Work item A — Summarize the forum thread in three sentences.
Work item B — In one to three sentences, explain why ress will miss the get-together, based on the forum thread.

Alex, sent you a PM.


----------



## NewbreedFishing

Special Guest tomorrow: the Chief Dog (Brandon-SHAKEDOWN), is gracing us with his presence.


----------



## Snakecharmer

NewbreedFishing said:


> Special Guest tomorrow: the Chief Dog (Brandon-SHAKEDOWN), is gracing us with his presence.


Drinks on Brandon? Or at least for West G alums....


----------



## NewbreedFishing

Lest we forget?? As far as I can tell, the TAB will be covered by the event coordinators SHERMAN and SAUGEYE TOM.


----------



## ress

Just got back from the cardo doctor. Blood pressure going waco. 168/100. Doc says stay home this weekend and check it at full rest and after a short walk on the treadmill. Needless to say i won't be at the get together......... Have fun guys!

Sent from my LGLS990 using Tapatalk


----------



## Snakecharmer

ress said:


> Just got back from the cardo doctor. Blood pressure going waco. 168/100. Doc says stay home this weekend and check it at full rest and after a short walk on the treadmill. Needless to say i won't be at the get together......... Have fun guys!
> 
> Sent from my LGLS990 using Tapatalk


We would have more fun if we could tease you in person. Get better my friend.

Extracted records —

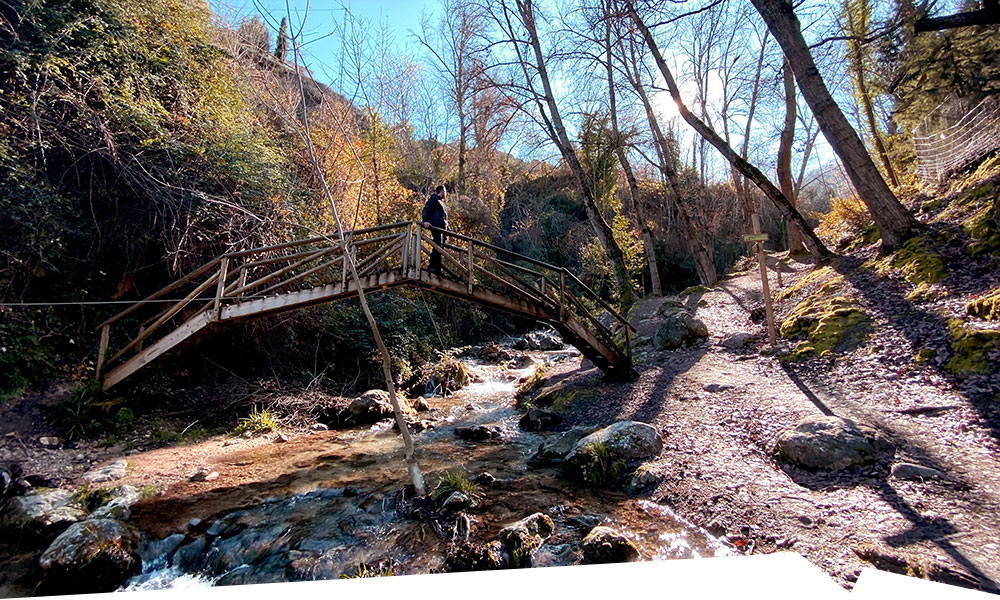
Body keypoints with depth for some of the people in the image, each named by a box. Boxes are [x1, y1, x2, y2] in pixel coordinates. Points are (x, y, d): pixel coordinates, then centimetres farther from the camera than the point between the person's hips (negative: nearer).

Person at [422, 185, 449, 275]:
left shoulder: (441, 202, 31)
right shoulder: (434, 199, 5)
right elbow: (426, 210, -7)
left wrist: (448, 228, 25)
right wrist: (425, 221, -23)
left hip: (443, 227, 9)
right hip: (436, 226, -9)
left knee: (441, 247, 1)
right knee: (438, 245, -20)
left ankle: (437, 268, 0)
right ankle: (432, 266, -22)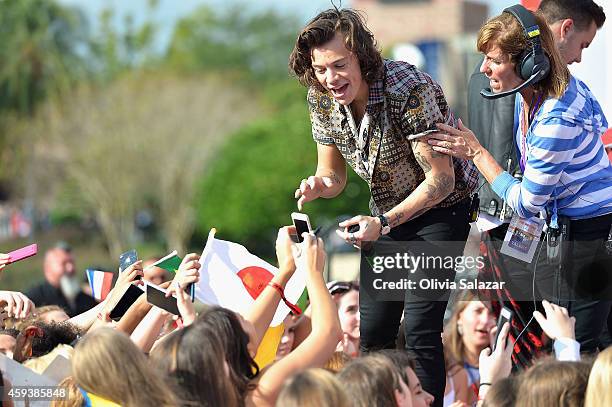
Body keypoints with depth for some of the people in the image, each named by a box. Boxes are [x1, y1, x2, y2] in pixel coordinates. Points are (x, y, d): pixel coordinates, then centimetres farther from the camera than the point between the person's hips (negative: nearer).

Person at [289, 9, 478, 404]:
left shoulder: (408, 89, -31)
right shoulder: (321, 99, -11)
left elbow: (442, 180, -27)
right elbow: (334, 175, 2)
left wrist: (385, 223, -36)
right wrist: (318, 186, -23)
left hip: (441, 206, -6)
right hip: (387, 210, 6)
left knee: (420, 328, -16)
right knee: (372, 329, 7)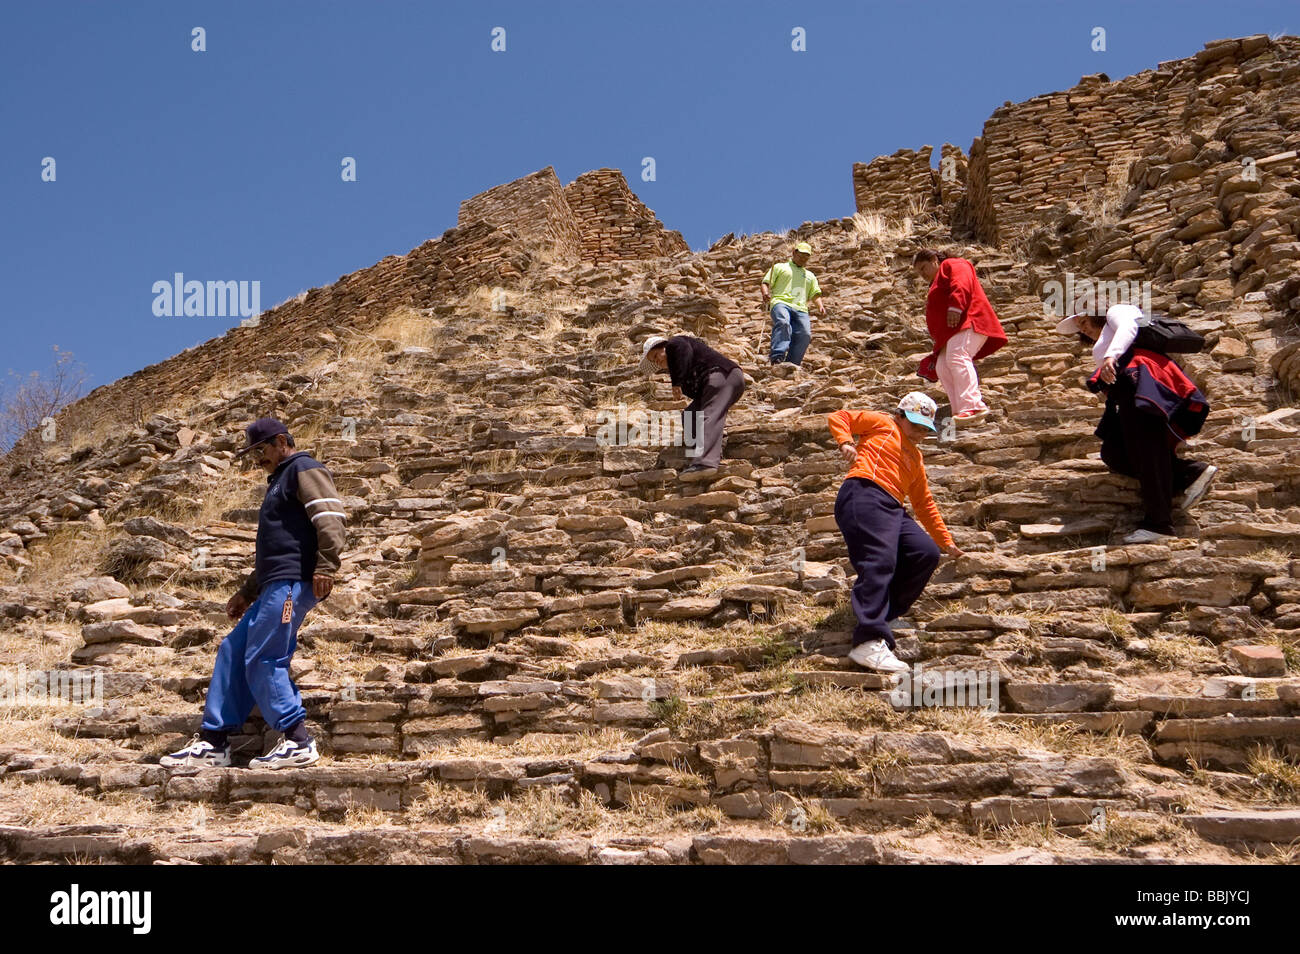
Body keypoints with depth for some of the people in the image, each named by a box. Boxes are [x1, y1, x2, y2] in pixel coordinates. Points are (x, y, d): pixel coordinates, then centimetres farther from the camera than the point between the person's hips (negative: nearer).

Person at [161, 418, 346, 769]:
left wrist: (326, 565, -27)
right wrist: (246, 592, 33)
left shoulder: (304, 468, -1)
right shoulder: (279, 481, 31)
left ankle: (298, 741, -10)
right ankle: (212, 742, 11)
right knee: (232, 652, 7)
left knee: (262, 660, -13)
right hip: (274, 587, 10)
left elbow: (330, 515, -17)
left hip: (292, 582, -10)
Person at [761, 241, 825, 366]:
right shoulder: (779, 267, 25)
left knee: (805, 334, -24)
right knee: (783, 323, -36)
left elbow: (815, 294, 27)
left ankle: (792, 364, -23)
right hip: (781, 302, -4)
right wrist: (765, 293, -9)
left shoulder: (810, 275, 36)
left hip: (801, 309, 4)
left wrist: (820, 306, 5)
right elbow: (766, 282, 15)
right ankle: (777, 358, -48)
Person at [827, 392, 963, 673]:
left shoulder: (915, 458, 35)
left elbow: (924, 504, 37)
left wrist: (946, 541, 37)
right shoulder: (883, 424, 17)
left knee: (928, 553, -7)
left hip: (893, 510, 8)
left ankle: (878, 616, -4)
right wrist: (846, 442, -8)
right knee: (880, 561, -25)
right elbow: (838, 418, 12)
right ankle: (869, 642, -36)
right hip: (864, 494, -8)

Your response A — NewbreedFishing announces that Brandon-SHAKEDOWN, the Chief Dog, will be a special guest tomorrow. Snakecharmer asks whether drinks are on Brandon, and NewbreedFishing replies that the event coordinators SHERMAN and SAUGEYE TOM will apparently cover the tab. ress reports a blood pressure reading of 168/100 and won't attend the get-together, and Snakecharmer wishes ress well.

Your response B — ress's blood pressure measured 168/100 at a visit to the doctor. The doctor said to stay home this weekend and check it at full rest and after a short walk on the treadmill, so ress won't be at the get-together.